(Scene geometry reasoning data)
════
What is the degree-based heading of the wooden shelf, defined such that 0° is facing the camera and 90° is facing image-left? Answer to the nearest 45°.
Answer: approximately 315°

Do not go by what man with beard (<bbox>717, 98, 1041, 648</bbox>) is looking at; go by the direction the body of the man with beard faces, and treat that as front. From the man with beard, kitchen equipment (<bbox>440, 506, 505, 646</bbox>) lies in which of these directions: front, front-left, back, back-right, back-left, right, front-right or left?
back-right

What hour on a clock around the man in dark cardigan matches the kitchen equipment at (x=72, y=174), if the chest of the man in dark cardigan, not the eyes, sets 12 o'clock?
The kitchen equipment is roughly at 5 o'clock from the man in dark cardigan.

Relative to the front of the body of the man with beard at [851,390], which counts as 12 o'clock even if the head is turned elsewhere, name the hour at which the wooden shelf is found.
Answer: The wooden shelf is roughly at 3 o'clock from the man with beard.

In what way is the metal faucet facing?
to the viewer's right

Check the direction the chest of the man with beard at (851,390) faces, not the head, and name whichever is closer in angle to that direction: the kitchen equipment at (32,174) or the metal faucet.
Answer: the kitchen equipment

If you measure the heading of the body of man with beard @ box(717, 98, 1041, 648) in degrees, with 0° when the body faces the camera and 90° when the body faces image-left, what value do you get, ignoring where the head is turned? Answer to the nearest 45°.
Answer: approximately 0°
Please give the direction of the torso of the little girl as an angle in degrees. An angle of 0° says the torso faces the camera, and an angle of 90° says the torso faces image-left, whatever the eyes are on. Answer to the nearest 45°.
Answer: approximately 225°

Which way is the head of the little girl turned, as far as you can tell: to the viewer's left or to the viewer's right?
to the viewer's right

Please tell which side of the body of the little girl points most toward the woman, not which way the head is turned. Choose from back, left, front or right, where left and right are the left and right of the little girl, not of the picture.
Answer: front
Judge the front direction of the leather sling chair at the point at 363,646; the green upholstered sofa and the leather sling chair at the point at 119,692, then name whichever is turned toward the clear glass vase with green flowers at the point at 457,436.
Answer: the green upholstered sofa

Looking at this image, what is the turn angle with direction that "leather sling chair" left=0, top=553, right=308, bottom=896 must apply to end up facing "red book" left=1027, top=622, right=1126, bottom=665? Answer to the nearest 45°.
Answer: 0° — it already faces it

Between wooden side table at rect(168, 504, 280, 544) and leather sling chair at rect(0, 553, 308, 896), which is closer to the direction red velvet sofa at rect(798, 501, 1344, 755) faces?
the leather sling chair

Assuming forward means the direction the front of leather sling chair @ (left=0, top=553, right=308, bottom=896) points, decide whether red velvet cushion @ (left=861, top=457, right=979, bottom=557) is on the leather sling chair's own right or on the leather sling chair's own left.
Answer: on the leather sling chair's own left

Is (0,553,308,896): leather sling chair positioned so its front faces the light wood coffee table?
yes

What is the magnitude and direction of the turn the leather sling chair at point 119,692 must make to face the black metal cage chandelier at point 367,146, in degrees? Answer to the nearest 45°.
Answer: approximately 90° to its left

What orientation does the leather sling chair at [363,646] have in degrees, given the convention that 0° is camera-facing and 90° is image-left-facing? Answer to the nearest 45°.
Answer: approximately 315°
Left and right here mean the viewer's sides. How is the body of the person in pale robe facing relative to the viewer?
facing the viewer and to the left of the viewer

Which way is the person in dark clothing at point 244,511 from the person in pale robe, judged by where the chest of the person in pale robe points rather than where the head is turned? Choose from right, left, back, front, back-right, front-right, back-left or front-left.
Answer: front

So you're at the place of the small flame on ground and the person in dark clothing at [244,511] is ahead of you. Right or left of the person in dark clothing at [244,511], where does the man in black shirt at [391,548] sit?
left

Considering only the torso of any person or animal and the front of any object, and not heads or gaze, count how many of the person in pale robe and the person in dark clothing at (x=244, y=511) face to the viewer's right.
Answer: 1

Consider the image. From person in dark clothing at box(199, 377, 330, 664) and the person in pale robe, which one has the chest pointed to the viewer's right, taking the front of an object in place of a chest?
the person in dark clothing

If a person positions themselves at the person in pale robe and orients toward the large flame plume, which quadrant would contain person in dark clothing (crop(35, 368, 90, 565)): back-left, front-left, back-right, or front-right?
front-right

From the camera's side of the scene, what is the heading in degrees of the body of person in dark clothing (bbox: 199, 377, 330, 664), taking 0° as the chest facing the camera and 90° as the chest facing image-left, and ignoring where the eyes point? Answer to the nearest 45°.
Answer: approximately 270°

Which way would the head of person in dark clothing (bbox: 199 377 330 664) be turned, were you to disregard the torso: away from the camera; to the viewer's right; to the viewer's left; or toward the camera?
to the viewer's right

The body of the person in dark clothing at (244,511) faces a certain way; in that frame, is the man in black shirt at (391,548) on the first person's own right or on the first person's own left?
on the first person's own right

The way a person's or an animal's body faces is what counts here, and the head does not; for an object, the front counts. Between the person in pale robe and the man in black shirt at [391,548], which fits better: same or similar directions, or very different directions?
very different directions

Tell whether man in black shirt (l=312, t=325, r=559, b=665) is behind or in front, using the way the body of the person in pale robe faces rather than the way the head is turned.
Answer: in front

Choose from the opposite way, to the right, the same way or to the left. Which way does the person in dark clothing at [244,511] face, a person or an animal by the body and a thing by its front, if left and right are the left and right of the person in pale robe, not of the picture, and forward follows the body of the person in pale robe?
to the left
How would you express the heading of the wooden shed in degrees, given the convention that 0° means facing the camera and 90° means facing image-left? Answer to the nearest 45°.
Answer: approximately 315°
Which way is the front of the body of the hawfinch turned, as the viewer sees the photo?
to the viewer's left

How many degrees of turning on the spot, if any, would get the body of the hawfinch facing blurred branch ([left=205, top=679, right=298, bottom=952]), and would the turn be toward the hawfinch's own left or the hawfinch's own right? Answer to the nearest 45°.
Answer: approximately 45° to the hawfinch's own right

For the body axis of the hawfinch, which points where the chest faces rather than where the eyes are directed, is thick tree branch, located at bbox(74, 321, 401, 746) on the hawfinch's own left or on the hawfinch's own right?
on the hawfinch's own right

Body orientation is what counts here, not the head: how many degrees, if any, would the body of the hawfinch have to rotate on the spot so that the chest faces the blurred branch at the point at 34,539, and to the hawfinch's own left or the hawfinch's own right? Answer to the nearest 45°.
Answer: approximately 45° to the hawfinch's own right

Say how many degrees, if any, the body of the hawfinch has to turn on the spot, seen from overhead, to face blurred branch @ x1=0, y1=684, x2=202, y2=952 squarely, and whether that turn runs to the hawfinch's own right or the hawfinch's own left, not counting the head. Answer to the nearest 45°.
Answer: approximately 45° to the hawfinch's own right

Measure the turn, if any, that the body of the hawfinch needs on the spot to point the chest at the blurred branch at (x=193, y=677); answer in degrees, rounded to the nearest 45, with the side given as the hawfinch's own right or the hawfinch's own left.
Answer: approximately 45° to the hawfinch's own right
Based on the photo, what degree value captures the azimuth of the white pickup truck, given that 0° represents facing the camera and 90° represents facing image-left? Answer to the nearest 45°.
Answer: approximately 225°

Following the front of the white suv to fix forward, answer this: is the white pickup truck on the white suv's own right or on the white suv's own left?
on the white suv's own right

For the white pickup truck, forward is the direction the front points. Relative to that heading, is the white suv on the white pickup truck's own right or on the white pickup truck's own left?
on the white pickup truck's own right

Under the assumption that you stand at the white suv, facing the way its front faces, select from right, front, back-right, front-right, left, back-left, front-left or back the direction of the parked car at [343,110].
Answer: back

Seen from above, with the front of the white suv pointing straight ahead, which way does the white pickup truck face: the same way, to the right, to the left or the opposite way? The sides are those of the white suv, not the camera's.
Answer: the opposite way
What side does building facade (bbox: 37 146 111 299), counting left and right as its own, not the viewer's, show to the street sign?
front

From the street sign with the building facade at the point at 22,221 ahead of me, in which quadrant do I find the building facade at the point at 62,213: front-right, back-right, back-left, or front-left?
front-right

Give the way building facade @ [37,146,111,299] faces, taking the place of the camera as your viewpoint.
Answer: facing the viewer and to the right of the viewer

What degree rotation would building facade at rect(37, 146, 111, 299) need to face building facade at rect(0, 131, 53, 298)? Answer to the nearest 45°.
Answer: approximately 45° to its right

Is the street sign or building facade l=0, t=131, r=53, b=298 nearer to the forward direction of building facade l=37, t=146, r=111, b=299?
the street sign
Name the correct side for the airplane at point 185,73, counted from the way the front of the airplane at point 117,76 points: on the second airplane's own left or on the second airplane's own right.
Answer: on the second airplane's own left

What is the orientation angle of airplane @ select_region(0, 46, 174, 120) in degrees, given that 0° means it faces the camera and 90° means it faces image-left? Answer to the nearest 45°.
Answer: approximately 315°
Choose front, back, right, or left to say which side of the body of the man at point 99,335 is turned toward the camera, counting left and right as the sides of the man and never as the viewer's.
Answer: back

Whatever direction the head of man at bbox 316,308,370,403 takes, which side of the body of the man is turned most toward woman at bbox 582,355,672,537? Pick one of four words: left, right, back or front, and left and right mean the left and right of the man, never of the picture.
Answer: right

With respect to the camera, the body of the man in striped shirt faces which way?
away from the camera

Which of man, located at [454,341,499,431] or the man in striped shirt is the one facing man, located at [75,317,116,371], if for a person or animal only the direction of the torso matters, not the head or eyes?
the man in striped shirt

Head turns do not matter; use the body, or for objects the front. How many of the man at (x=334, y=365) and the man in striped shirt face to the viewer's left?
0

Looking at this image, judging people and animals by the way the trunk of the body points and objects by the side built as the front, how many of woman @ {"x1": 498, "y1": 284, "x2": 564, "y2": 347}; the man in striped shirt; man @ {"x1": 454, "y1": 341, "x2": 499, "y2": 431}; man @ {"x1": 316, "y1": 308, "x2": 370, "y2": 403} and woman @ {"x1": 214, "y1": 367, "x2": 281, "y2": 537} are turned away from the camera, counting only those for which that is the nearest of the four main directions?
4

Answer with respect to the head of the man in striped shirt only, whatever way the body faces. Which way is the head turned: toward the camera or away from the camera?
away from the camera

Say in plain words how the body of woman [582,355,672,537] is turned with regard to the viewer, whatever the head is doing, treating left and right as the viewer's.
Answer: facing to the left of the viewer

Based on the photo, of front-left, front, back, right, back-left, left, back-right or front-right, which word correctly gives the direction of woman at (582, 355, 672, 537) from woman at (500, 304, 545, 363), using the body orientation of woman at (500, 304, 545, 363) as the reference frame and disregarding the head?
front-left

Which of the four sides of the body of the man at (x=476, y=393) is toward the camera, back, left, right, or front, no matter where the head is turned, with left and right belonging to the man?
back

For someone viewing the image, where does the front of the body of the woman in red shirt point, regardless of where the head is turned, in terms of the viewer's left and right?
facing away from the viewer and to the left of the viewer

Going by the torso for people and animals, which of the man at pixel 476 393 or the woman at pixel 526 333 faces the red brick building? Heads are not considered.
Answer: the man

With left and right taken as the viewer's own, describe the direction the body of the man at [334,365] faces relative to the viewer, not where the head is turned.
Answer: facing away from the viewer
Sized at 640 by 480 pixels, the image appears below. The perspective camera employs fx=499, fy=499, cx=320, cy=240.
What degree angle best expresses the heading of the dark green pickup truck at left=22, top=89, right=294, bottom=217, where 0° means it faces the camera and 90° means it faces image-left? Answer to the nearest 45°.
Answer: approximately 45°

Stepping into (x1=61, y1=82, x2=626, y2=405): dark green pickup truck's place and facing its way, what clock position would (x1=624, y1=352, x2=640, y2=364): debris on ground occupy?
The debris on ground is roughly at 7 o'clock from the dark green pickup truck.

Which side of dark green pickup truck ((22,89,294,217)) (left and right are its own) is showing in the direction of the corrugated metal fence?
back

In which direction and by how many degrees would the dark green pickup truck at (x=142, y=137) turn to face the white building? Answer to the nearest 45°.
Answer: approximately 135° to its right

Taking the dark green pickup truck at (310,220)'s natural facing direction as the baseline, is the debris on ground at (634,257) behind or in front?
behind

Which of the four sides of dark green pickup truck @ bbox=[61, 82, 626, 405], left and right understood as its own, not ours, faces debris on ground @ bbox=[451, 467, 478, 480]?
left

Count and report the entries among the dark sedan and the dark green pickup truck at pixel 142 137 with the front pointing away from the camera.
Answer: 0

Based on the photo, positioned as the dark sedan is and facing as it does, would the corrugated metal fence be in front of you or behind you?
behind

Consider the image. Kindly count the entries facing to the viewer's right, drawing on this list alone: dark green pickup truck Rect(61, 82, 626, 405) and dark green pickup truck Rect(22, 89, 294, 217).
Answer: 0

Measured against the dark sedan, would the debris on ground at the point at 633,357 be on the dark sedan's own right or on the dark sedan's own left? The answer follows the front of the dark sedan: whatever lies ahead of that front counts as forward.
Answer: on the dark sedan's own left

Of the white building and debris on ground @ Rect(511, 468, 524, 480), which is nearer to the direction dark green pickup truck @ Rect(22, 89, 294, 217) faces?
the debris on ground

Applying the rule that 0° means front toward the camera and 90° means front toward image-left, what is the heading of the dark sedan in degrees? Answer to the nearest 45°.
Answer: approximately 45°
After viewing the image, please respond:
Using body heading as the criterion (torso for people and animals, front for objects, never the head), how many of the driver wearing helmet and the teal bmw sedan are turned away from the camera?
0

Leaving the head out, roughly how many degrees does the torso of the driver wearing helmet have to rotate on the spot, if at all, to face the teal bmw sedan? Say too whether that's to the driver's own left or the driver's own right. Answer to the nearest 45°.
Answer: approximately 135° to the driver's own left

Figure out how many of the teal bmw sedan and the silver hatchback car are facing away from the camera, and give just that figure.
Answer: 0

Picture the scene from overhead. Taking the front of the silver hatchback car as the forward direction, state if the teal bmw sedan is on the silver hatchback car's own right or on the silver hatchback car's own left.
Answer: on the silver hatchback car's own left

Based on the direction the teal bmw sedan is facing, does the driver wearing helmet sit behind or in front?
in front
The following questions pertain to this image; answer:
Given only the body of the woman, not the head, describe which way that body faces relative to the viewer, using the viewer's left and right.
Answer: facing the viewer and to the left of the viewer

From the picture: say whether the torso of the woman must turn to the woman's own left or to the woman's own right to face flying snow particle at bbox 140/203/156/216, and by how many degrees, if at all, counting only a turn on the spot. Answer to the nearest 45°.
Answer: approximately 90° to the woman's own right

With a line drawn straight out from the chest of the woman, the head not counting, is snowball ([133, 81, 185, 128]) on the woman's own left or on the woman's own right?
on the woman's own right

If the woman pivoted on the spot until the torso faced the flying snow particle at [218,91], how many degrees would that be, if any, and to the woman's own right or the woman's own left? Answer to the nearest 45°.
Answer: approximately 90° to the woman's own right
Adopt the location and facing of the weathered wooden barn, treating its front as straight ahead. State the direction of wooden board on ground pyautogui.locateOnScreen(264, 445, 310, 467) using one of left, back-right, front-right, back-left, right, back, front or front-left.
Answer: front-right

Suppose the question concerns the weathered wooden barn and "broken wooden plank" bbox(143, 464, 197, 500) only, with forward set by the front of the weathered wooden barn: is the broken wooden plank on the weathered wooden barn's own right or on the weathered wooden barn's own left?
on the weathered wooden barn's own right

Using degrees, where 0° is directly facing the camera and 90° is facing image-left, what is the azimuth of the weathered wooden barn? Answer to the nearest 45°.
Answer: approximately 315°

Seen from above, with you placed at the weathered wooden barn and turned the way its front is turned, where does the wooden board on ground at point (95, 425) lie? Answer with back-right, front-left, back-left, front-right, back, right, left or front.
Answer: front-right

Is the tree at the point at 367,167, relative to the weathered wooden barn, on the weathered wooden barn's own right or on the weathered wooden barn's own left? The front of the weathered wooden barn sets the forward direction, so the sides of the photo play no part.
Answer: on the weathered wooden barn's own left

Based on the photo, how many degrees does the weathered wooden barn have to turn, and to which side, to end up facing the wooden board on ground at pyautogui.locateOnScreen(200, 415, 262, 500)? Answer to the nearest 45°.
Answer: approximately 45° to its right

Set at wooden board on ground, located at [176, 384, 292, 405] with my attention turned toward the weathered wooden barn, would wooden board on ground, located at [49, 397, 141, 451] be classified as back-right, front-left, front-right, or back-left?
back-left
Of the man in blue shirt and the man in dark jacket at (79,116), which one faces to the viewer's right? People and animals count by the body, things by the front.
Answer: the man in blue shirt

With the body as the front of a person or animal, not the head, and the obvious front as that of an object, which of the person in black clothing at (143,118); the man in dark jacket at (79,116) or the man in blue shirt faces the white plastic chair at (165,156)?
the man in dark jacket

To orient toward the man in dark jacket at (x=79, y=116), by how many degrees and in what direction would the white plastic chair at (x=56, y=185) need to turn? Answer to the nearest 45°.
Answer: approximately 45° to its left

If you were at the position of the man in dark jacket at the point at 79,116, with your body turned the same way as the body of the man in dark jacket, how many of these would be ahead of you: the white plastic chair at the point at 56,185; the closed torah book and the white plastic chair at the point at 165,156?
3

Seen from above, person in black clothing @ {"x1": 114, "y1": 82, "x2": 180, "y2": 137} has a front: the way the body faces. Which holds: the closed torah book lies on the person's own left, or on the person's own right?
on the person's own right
════
» Try it
List every line of the material above that contains the word "directions". Case counts, so count only lines where the word matches in capitalization.

» Written answer
Do not go by what man with beard (<bbox>717, 98, 1041, 648</bbox>) is looking at; go by the direction the body of the man with beard faces, and treat that as front. From the man with beard, kitchen equipment (<bbox>440, 506, 505, 646</bbox>) lies in which of these directions: front, front-left, back, back-right, back-left, right, front-right or left?
The way a person's or an animal's body faces is what counts here, and the head does not; for an object, the front counts. Between the person in pale robe and the man in black shirt at [391,548], which fits better: same or similar directions, or very different directions?
very different directions
Looking at this image, judging people and animals by the way the trunk of the body points and objects by the side built as the front, how many of woman @ {"x1": 498, "y1": 284, "x2": 564, "y2": 347}; the man in striped shirt; man @ {"x1": 454, "y1": 341, "x2": 499, "y2": 431}; man @ {"x1": 316, "y1": 308, "x2": 370, "y2": 403} and woman @ {"x1": 214, "y1": 367, "x2": 281, "y2": 537} are turned away from the camera, counting only those for which that is the nearest of the four main directions?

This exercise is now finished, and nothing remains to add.